Amazon is investigating how an Echo recorded a conversation and sent that to another person, after one Portland couple claims the smart speaker eavesdropped on their discussion. The incident, which Amazon has described as “an extremely rare occurrence,” is likely to reignite concerns around privacy, the Internet of Things, and increasingly connected devices.
The smart speaker owner says that she received a call from an employee of her husband in Seattle, telling them that he’d received audio files of recordings from inside the house. “We unplugged all of them and he proceeded to tell us that he had received audio files of recordings from inside our house,” she told KIRO 7. “At first, my husband was, like, ‘no you didn’t!’ And the (recipient of the message) said ‘You sat there talking about hardwood floors.’ And we said, ‘oh gosh, you really did hear us.'”
The person who received the files was one of the existing contacts Alexa can use to place voice calls via an Echo speaker. Those calls are optional, and the communications feature must first be enabled through the Alexa app. Amazon also offers a Drop-In feature, which optionally allows certain approved contacts to make an automatic connection – either solely voice or, if to an Echo with a screen and camera, video too – and begin chatting immediately.
When the Echo owner contacted Amazon, she says, an engineer apparently confirmed the issue from their account logs. However, he did not explain specifically how the situation had come about. “He told us that the device just guessed what we were saying,” the owner claims, presumably referring to Alexa’s ability to send a voice recording message to another user.

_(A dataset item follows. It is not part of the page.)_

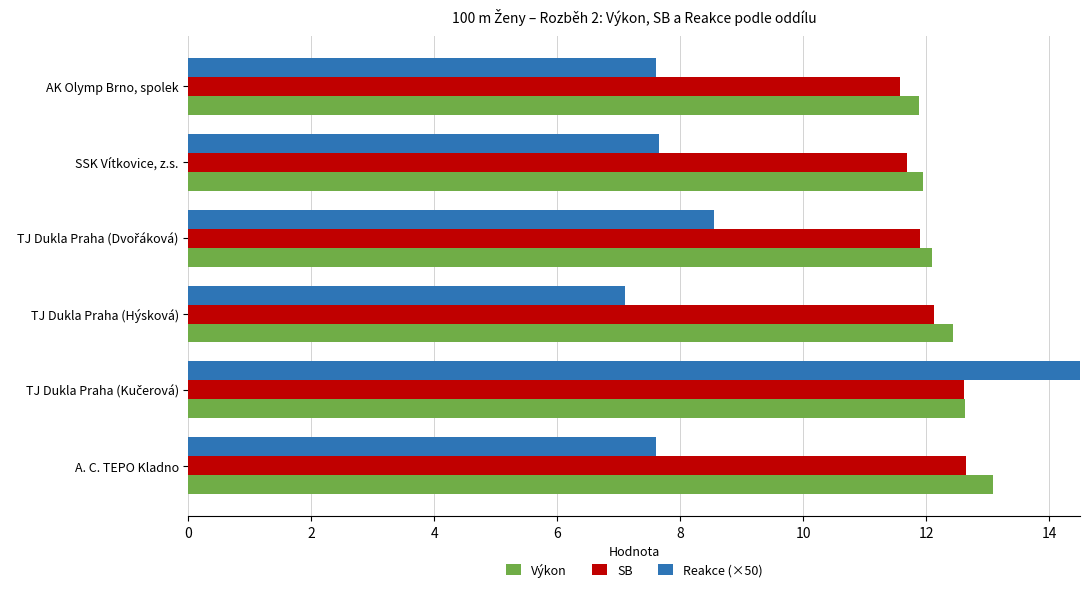

At TJ Dukla Praha (Hýsková), list the series in order from largest to smallest.

Výkon, SB, Reakce (×50)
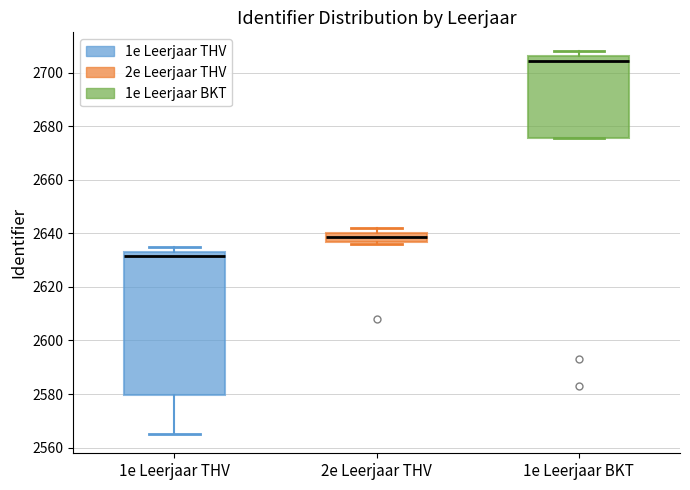

Comparing the boxes themselves (not the whiskers), which one is the tallest?

1e Leerjaar THV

The company, meanwhile, confirmed the incident though is yet to give any further details. “Amazon takes privacy very seriously,” a spokesperson said in a statement. “We investigated what happened and determined this was an extremely rare occurrence. We are taking steps to avoid this from happening in the future.”
Echo Voice Messages were added to the speaker a little over a year ago, as a subset of the calling feature. The system is meant to be triggered by saying “Alexa, message Dad,” or whichever contact name is wanted, after which point the speaker prompts the user to first confirm the contact and then say their message. Voice messages can be sent to other Echo speakers, or to the Alexa smartphone app.
The dangers of bring an always-on microphone into the home have been a common concern since smart speakers like Amazon Echo first debuted, and something Amazon and others have pushed back against repeatedly. Although the microphones might constantly be listening out for the wake word – by default “Alexa,” though that is customizable – the retailer insists that the devices aren’t constantly streaming to the cloud.
“Amazon Echo, Echo Plus, and Echo Dot use on-device keyword spotting to detect the wake word,” Amazon explains. “When these devices detect the wake word, they stream audio to the Cloud, including a fraction of a second of audio before the wake word.” That extra snippet of audio is used to further understand the context of the command being issued.
Those commands, and the audio related to them, are logged in the Alexa app. Indeed, Amazon allows users to submit feedback on the accuracy of the assistant’s understanding: if the AI doesn’t recognize what you actually said, you can submit the recording as part of a report, which Amazon says will help better tune the system over time. It’s also possible to delete those recording logs.
Update: In a statement, Amazon has blamed an unusual conflation of errors – including Alexa mistakenly hearing her wake word – for the issue:
“Echo woke up due to a word in background conversation sounding like “Alexa.” Then, the subsequent conversation was heard as a “send message” request. At which point, Alexa said out loud “To whom?” At which point, the background conversation was interpreted as a name in the customer’s contact list. Alexa then asked out loud, “[contact name], right?” Alexa then interpreted background conversation as “right.” As unlike as this string of events is, we are evaluating options to make this case even less likely.”